◆ WHAT TO DO:
a. In the concert review, where were the weekend's two sell-out shows held?
b. Continue the concert review from its last sentence.

◆ DOCUMENT EXTRACT:
........
When the Circus Comes to Town: Jane’s Addiction, moe., Black Box Revelation and Floodwood, March 2-3, Albany, NY
The Palace Theater and Red Square, Albany, NY
A weekend with two sell-out shows at the Palace Theater and interesting late nights that ensued made for a classic weekend of great music in Albany over the first weekend of March. Jane’s Addiction coupled with moe. to set up stellar weekend of music and revelry that ensued gave two bands that each started out more than 20 years ago but were far from nostalgia, instead rocking through marquee sets for hours each night.
........
◆ DATA FOR ANALYSIS:
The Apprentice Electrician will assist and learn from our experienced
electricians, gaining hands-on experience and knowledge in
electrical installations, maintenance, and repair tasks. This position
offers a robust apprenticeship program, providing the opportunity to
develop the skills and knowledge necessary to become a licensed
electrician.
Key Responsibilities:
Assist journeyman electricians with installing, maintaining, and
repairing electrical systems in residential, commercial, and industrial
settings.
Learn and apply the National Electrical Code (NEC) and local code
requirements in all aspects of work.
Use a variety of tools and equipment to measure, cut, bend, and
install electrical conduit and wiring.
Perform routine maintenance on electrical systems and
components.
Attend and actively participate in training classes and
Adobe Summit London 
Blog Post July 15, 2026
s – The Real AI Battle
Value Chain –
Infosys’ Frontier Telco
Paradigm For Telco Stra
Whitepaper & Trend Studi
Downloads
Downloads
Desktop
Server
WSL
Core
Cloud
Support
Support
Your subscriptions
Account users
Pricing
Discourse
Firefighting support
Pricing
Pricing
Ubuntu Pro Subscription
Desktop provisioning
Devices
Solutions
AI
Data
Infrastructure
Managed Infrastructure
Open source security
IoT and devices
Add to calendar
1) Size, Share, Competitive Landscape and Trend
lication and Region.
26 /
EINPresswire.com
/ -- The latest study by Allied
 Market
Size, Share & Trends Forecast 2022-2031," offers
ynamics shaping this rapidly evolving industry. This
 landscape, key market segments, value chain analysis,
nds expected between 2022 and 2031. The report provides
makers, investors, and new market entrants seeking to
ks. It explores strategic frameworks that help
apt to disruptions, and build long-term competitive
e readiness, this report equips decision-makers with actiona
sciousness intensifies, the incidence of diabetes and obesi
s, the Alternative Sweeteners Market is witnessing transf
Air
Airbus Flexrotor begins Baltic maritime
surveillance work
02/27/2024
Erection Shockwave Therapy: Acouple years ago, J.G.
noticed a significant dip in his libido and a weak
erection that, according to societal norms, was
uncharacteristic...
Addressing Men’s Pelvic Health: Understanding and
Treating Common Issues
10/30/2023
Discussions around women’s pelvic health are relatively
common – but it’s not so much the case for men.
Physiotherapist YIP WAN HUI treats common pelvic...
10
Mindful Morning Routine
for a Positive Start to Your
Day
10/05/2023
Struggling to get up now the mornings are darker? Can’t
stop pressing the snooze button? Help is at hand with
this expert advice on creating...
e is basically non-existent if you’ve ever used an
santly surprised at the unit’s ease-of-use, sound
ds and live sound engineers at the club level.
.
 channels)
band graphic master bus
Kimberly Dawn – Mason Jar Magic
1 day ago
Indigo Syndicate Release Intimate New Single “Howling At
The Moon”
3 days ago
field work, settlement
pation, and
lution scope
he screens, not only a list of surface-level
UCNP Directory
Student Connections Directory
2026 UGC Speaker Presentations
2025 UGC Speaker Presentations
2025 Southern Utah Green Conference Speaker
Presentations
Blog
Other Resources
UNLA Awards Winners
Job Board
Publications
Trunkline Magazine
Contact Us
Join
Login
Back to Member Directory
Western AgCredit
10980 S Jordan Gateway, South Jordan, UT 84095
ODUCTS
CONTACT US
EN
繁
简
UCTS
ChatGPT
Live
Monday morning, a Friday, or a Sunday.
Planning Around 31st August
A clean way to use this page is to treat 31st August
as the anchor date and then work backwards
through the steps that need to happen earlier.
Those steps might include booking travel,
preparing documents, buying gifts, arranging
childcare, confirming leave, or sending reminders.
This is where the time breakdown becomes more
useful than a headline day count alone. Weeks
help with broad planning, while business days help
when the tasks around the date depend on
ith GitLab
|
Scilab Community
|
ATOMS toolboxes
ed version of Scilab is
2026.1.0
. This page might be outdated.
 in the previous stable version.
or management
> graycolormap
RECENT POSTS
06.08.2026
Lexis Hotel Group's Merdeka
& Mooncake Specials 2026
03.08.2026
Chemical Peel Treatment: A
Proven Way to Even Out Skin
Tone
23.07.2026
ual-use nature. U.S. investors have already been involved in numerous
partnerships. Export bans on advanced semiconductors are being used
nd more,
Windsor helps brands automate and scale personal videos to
........
◆ ANSWERS FOR THE TASKS:
a. The Palace Theater in Albany, NY.

b.
The Black Box Revelation
With a late start time of 8:30 for the opening act, I got a listen the day before of Black Box Revelation, a scortching garage band duo from Brussels, Belgium featuring a duo of Jan Paternoster on guitar and vocals and Dries Van Dijck on drums. I was impressed with a few songs on first listen and eagerly awaited the opening act. Guitarist Jan has some Jimmy Page chops when seeing him live, with a dose of the Black Keys but not necessarily the same band – the powerful rock and blues mix created negates the need for a bassist, almost. There were moments when Strange Times could have burst out a guitar jam. Drums were tight, harsh and crispy. Percent accent to guitarwork. Two songs of note, High on a Wire, a little-Silverchair-ish with gritty vocals, a clear break out song for this duo.
I think I Like You was notable in concert and felt a little more bluesy than the rest of the night, but the video for the song has a nice production value and was running through my head while the song played.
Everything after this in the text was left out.